2014 Roberta Sykes Indigenous Scholar
Friday, 11 April 2014
The following excerpts from Nathan West's personal statement for the Roberta Sykes Scholarship explain his plans to influence a range of benefits for Indigenous Australia:
During my senior years of high school, I vividly recall the personal feeling that a tertiary education was not something which would be within my reach, not particularly due to a lack of academic performance or drive, but more based around a sense of misplaced entitlement and bewilderment regarding what was available to me.
Throughout my final year of high school, my educational support network presented a number of opportunities for tertiary study, namely the ATSI Entry Program at the University of Newcastle. Growing from this 'pre-tertiary' experience, I went on to successfully complete a Bachelor of Construction Management (Building) from the University of Newcastle, graduating with First Class Honours in 2009.
Approaching two years working in construction, I began to find a lack of fulfilment in the work and started to consider other opportunities. This led me to being offered a position to volunteer and live in Arnhem Land under the primary engagement of mentoring a number of Indigenous youth completing a Certificate in Construction.
Drawing on my own upbringing as an Indigenous youth on the East Coast, as well as my dislocated cultural experience abroad, I value this volunteer role as singularly the best decision I have made, both personally and professionally.
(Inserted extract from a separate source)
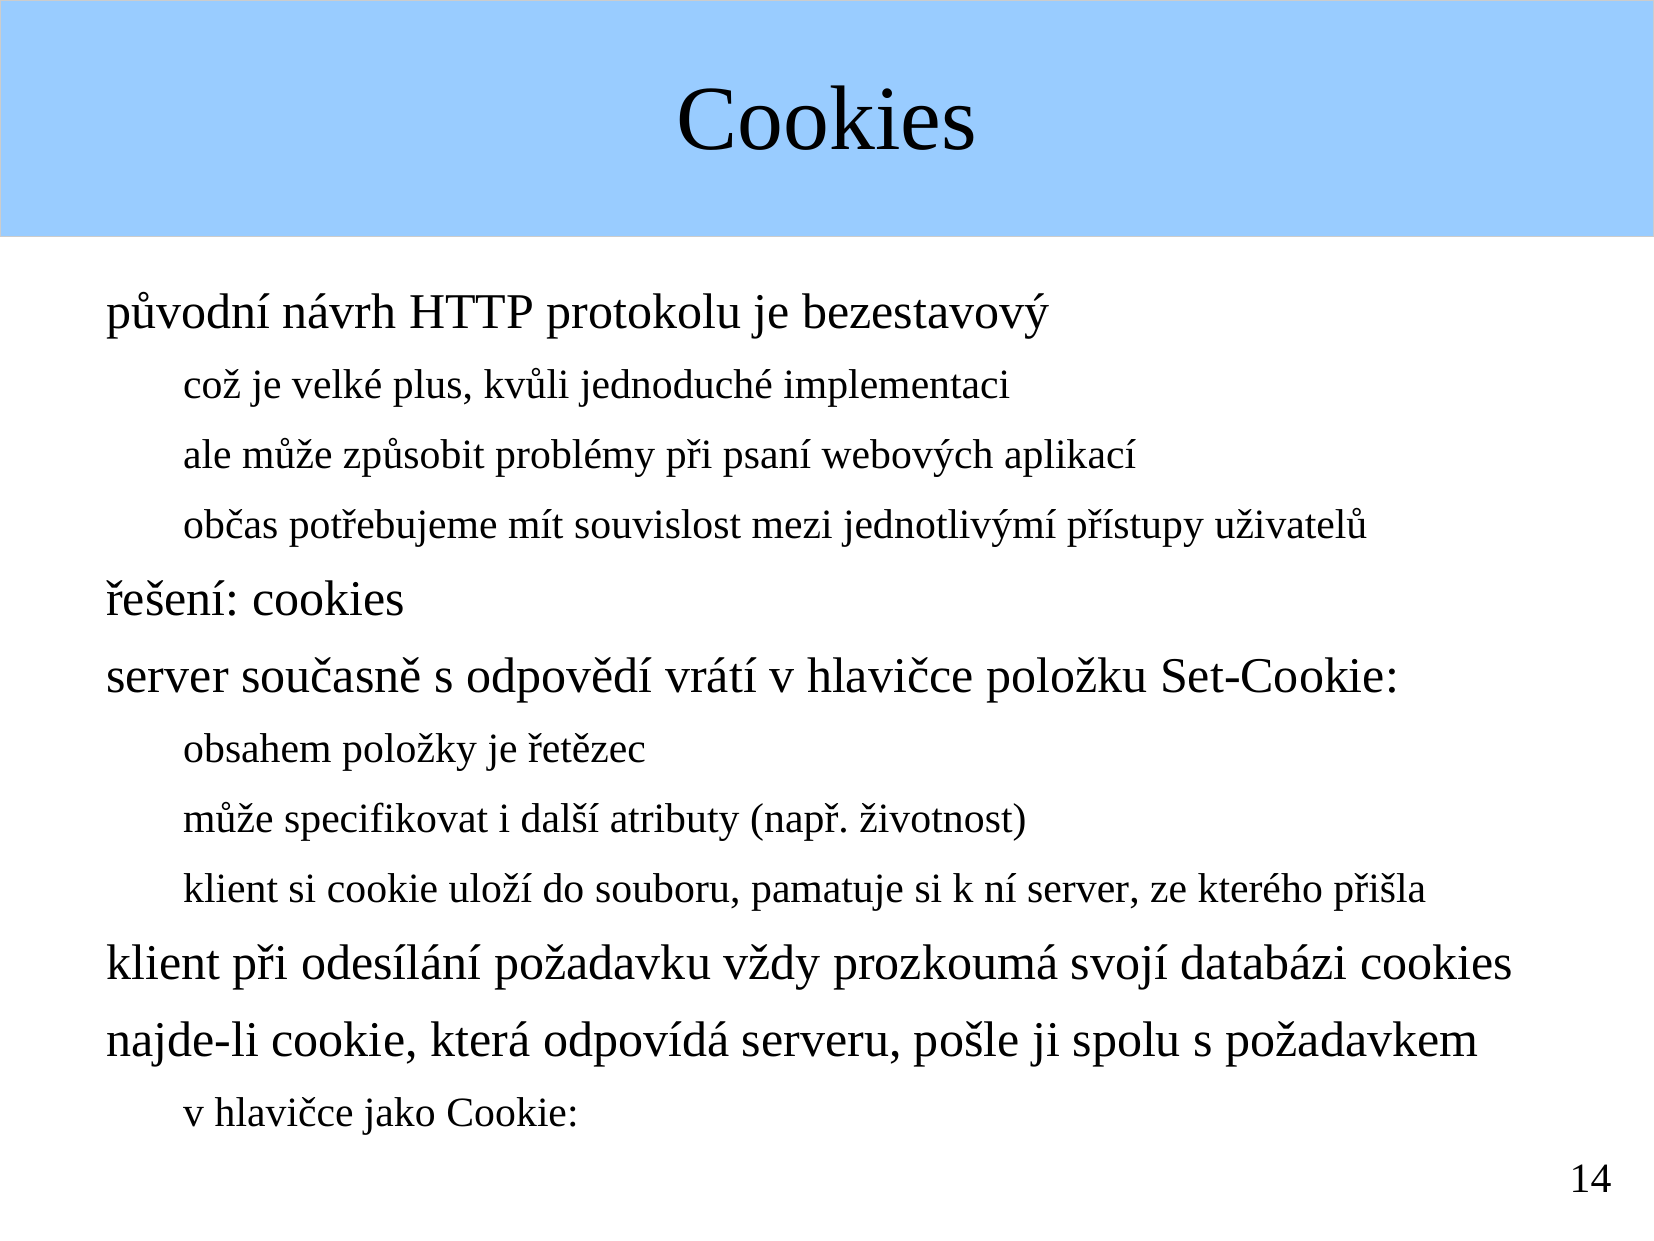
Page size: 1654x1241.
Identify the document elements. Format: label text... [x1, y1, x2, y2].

list původní návrh HTTP protokolu je bezestavový což je velké plus, kvůli jednoduché implementaci ale může způsobit problémy při psaní webových aplikací občas potřebujeme mít souvislost mezi jednotlivýmí přístupy uživatelů řešení: cookies server současně s odpovědí vrátí v hlavičce položku Set-Cookie: obsahem položky je řetězec může specifikovat i další atributy (např. životnost) klient si cookie uloží do souboru, pamatuje si k ní server, ze kterého přišla klient při odesílání požadavku vždy prozkoumá svojí databázi cookies najde-li cookie, která odpovídá serveru, pošle ji spolu s požadavkem v hlavičce jako Cookie: [88, 284, 1565, 1192]
title Cookies [0, 0, 1654, 237]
It has been the key catalyst for my graduate study goals, and has lead me down a path of inspiration and refined focus regarding how I can move forward with a successful and fulfilling research career.
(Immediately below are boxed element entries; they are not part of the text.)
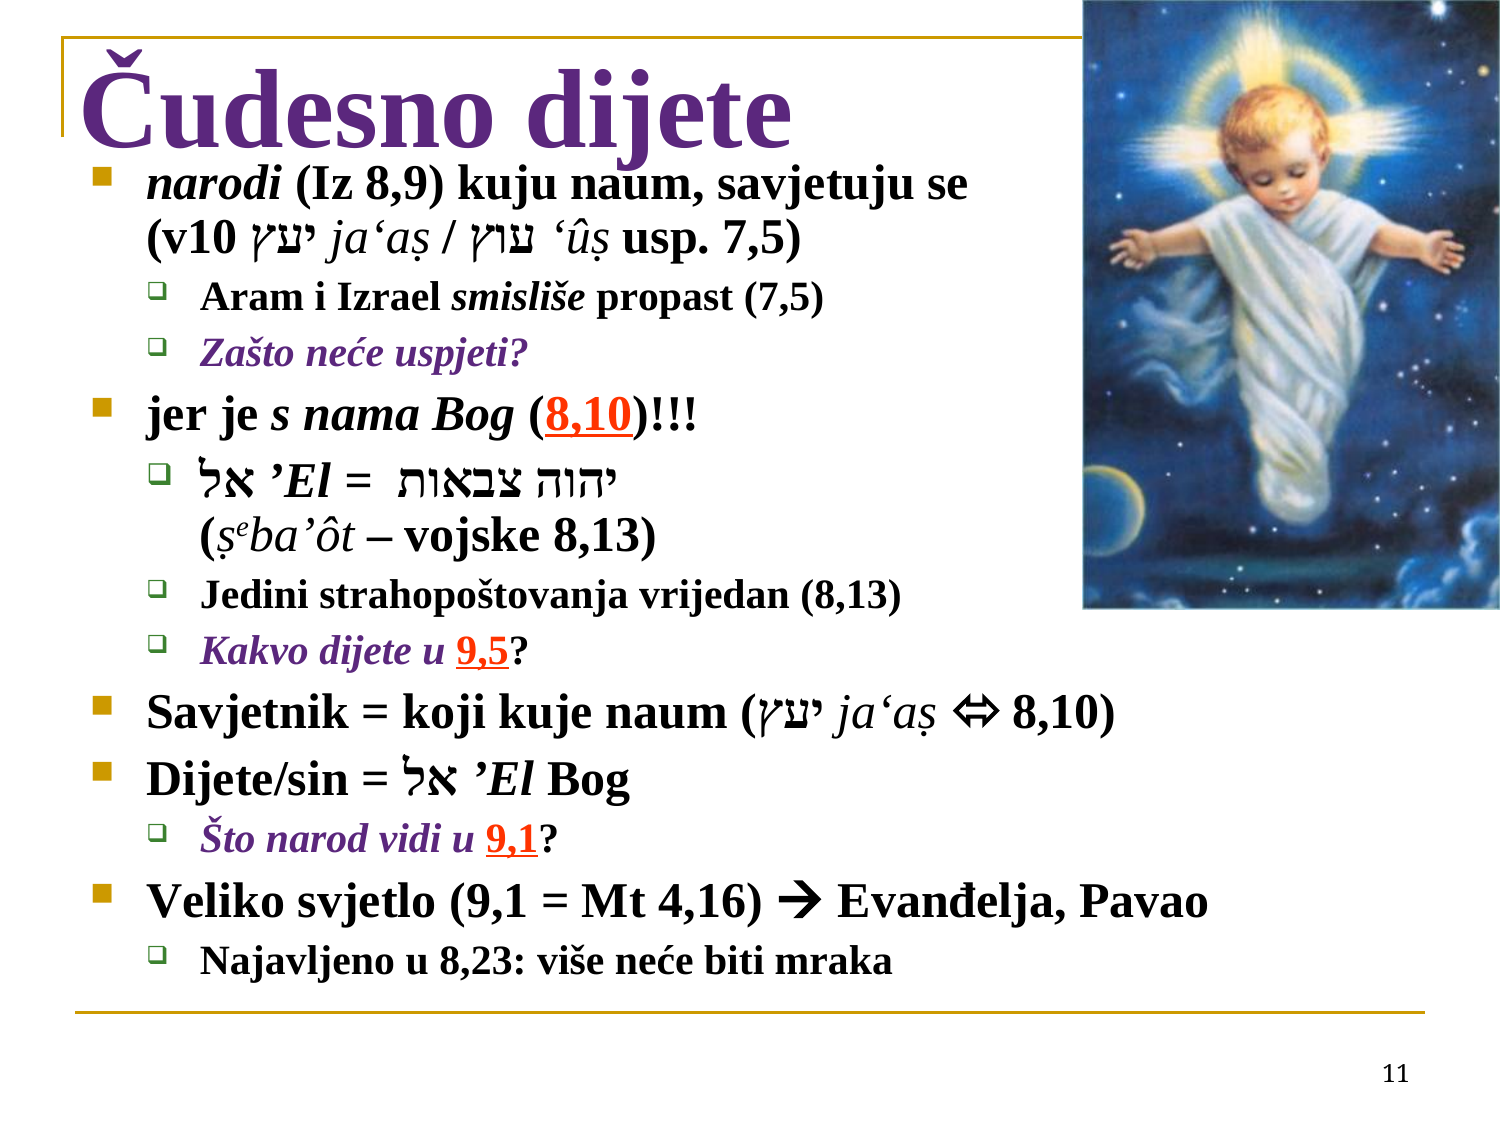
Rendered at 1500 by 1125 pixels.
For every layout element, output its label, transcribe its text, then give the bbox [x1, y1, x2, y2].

title Čudesno dijete [63, 27, 1082, 215]
text_box <number> [1074, 1024, 1426, 1100]
picture [1082, 0, 1500, 610]
list narodi (Iz 8,9) kuju naum, savjetuju se (v10 יעץ ja‘aṣ / עוץ ‘ûṣ usp. 7,5) Aram i Izrael smisliše propast (7,5) Zašto neće uspjeti? jer je s nama Bog (8,10)!!! אל ’El = יהוה צבאות (ṣeba’ôt – vojske 8,13) Jedini strahopoštovanja vrijedan (8,13) Kakvo dijete u 9,5? Savjetnik = koji kuje naum (יעץ ja‘aṣ  8,10) Dijete/sin = אל ’El Bog Što narod vidi u 9,1? Veliko svjetlo (9,1 = Mt 4,16)  Evanđelja, Pavao Najavljeno u 8,23: više neće biti mraka [74, 148, 1459, 1000]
In undertaking this volunteer opportunity, I experienced first-hand the consequences that can occur when two inherently different cultures collide. In this instance, the contrast was provided by the presence of large uranium mines and the subsequent western economic structures associated with them. These impacts of contrasting cultures continued to be observed throughout my experiences in Malaysia, Borneo, Peru and remote parts of Canada.
Bringing these observations together, I have a passionate desire to understand the way in which our micro social and cultural environments create the individual lens through which we personally and culturally perceive the world around us. More particularly, the issues surrounding what happens when two or more lenses come together, on both a cultural and psychological level.
In applying these research interests to my knowledge and my draw to the Peruvian Amazon, I wish to explore an anthropological avenue regarding the specific interactions of Western cultural engagements in self-medicating activities with traditional Peruvian rituals, namely Ayahuascal.
Undertaking research of this vein with the support of a Roberta Sykes Scholarship will enable me to influence a range of benefits for Indigenous Australia, on both a micro and macro level.
A key tangible benefit of undertaking a research career at Oxford or Cambridge is my ability to be recognised in upholding the inherent cultural values of Indigenous Australians when it comes to matters impacting the conservation, continuation, and prosperity of our culture.